PAGE TEXT:
▬▬▬▬▬▬▬▬▬▬
We should use the current code as orientation but as this is a main feature we should concern the real life scenarios.

Deck definitions:

private deck = a deck that is not listed, branched and only the owner has editing rights. It is proposed that a private deck can be deleted (e.g if an owner abandons a deck half way through creating it).

restricted deck = a deck that is not listed. It may be a branch of a public deck

public deck = as per beta releaseIn detail it is really complex. With this complexity there were three versions of the deck edit rights.

Version 1:

Having public, restricted and private decks. Each editor of a deck has her/his own revision of the deck. A public deck could be edited by everyone, a restricted deck just by the owner and by authorized users. These restrictions could only be changed by the deck owner.
Here the removal of illegal/corrupt content is not easy and there is much metadata of each deck revision needed to handle edit rights and deletion.
Revisions are created when a public deck is changed by a (could be anyone) user and when a restricted deck is changed by the owner (owner could also save to current revision) of the deck or an authorized user. Its not already defined how a revision of a restricted deck created by an authorized user should be handled when this user updates it (save versus save as new revision). I am not aware of the code which handles the route "/deck/needsNewRevision" - please decide by yourself how to change the code.
▬▬▬▬▬▬▬▬▬▬
DATASET EXCERPTS:
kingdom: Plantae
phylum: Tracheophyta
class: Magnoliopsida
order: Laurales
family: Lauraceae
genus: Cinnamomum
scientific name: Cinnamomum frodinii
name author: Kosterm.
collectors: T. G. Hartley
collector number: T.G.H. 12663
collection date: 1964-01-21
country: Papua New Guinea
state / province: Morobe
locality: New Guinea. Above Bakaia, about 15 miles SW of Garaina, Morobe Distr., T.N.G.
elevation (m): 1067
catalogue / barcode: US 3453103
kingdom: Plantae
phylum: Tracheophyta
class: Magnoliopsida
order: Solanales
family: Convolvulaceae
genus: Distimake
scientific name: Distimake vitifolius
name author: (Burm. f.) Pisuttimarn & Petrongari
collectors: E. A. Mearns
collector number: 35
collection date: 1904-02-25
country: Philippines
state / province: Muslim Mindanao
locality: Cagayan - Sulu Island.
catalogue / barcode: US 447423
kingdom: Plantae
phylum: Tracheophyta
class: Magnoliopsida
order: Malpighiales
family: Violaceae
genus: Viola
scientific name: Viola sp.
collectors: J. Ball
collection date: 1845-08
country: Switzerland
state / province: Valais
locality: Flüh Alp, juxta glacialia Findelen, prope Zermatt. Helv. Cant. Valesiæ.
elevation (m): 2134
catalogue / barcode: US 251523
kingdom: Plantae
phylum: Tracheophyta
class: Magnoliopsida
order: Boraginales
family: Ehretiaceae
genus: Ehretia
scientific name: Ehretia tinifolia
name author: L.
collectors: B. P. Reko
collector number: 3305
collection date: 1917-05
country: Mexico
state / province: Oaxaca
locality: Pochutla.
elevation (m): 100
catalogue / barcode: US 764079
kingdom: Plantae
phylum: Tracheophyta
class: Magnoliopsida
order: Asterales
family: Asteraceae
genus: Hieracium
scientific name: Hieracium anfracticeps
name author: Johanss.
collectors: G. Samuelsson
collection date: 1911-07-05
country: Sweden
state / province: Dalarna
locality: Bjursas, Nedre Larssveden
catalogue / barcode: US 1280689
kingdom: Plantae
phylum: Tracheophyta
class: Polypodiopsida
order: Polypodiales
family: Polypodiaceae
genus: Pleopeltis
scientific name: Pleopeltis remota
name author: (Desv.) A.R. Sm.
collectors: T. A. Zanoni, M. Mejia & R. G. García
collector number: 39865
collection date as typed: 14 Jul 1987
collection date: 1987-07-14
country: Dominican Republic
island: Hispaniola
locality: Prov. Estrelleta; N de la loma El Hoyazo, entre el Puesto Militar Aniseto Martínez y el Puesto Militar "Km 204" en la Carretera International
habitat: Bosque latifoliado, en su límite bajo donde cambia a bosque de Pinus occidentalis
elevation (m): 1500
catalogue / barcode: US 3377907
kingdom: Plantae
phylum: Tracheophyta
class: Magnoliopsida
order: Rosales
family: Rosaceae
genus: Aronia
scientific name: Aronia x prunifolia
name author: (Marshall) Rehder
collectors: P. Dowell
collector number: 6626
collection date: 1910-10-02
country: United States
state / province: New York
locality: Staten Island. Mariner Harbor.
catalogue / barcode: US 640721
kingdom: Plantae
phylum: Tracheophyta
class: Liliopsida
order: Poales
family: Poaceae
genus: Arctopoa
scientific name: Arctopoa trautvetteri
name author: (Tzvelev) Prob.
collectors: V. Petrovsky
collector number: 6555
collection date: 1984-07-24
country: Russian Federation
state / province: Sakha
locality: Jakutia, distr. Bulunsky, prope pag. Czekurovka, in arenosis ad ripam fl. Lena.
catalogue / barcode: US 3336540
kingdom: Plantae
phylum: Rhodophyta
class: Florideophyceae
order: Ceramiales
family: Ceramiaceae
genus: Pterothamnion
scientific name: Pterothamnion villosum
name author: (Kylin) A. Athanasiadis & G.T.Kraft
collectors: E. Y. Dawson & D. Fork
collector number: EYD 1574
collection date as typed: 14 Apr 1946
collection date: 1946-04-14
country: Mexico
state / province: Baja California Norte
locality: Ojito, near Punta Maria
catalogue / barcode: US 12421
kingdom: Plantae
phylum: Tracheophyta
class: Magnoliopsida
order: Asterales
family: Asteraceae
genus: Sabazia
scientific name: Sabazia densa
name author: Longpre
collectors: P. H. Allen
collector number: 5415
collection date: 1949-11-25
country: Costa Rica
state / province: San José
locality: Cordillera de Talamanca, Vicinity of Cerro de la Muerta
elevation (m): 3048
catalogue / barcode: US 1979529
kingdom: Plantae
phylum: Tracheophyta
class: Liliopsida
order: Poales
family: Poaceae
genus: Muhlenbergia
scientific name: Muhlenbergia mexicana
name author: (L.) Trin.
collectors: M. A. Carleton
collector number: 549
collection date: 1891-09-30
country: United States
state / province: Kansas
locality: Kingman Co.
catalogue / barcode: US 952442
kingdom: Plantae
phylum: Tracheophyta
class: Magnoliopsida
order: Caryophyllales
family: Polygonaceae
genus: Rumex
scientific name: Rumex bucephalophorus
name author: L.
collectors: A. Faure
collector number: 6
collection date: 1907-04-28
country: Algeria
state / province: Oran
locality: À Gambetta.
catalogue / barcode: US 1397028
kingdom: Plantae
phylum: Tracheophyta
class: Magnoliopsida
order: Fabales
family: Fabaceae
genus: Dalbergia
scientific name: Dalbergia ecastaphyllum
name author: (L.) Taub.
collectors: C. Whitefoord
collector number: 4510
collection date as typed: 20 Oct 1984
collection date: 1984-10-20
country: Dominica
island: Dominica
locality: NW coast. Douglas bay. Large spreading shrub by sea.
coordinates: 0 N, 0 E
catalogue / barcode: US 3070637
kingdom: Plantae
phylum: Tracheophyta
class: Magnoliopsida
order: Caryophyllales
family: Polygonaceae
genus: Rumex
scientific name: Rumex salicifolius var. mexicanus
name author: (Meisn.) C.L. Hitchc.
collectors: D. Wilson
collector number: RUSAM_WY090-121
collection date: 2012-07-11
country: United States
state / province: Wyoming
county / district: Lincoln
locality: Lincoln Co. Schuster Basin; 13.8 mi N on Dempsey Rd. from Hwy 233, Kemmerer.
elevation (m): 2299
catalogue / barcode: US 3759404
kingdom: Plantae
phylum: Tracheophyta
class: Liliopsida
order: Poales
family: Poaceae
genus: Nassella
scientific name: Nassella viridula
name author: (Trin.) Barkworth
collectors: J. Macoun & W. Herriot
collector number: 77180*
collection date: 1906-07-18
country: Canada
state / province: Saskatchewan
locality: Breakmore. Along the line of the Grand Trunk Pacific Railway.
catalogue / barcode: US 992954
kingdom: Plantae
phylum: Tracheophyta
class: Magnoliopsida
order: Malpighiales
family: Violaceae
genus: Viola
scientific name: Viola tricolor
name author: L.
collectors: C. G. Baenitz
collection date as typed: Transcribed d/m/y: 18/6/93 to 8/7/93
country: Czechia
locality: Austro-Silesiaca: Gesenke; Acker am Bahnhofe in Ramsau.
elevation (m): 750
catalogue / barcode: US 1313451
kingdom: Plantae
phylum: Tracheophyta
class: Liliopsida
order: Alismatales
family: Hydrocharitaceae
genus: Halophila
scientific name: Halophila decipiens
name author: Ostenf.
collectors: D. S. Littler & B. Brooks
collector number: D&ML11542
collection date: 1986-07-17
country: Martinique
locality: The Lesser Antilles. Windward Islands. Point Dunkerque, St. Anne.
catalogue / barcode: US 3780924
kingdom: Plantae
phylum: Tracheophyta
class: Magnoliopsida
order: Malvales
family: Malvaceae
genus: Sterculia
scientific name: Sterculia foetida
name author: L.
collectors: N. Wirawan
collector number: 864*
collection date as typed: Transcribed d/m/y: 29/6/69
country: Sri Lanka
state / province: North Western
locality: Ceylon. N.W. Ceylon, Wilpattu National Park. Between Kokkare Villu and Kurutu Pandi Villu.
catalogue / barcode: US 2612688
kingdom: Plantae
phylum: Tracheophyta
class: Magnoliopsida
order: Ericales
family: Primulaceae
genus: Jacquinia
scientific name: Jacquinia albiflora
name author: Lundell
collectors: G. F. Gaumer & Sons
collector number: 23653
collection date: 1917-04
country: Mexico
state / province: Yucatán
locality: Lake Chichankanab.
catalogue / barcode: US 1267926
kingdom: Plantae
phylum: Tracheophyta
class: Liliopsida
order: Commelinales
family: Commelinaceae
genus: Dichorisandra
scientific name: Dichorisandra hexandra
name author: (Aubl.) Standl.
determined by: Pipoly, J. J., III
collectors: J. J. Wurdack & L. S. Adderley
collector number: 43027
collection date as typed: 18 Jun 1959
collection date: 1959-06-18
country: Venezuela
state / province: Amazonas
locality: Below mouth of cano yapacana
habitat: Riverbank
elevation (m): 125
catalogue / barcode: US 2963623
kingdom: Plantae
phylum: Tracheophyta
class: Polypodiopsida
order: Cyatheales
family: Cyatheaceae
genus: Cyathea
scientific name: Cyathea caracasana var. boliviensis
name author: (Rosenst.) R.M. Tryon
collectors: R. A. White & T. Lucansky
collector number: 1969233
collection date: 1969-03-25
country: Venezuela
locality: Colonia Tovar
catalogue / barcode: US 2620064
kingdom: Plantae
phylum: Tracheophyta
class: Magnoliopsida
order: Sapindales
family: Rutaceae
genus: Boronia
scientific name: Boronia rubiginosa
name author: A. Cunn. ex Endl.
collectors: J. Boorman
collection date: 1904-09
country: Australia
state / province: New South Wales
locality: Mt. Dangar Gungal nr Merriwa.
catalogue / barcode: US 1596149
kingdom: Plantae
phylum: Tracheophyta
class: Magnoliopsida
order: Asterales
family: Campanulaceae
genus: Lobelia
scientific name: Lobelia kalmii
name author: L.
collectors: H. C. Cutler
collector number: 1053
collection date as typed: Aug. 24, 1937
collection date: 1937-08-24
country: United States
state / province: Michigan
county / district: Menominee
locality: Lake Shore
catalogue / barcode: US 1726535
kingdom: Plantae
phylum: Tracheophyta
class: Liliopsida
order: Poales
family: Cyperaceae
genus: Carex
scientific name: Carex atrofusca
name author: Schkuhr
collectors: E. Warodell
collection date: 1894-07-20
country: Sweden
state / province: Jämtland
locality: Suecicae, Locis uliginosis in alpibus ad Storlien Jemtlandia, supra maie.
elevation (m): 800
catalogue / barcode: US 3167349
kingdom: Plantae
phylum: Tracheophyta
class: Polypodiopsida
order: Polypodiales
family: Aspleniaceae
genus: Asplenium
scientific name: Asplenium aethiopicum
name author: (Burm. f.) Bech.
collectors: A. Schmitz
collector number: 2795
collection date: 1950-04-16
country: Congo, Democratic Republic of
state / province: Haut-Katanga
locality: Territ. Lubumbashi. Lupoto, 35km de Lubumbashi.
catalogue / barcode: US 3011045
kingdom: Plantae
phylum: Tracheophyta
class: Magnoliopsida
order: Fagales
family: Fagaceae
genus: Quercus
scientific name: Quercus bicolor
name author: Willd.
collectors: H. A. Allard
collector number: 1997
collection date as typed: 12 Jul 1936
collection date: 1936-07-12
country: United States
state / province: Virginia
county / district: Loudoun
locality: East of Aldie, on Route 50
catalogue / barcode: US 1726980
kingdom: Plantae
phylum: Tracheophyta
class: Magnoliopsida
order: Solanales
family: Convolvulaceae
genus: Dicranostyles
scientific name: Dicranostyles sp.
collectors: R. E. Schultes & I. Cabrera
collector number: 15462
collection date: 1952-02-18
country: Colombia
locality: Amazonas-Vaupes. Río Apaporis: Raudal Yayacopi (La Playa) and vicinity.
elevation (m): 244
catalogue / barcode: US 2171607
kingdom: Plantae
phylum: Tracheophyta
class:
▬▬▬▬▬▬▬▬▬▬
PROBLEMS TO WORK ON:
• a. Name every kind of deck that the text on deck edit rights defines under "Deck definitions:".
• b. Reproduce word for word the part of the text on deck edit rights that begins at the words "private deck = a" and ends after "deck edit rights.".

TASK SOLUTIONS:
• a. private deck, restricted deck, public deck

• b.
private deck = a deck that is not listed, branched and only the owner has editing rights. It is proposed that a private deck can be deleted (e.g if an owner abandons a deck half way through creating it).

restricted deck = a deck that is not listed. It may be a branch of a public deck

public deck = as per beta releaseIn detail it is really complex. With this complexity there were three versions of the deck edit rights.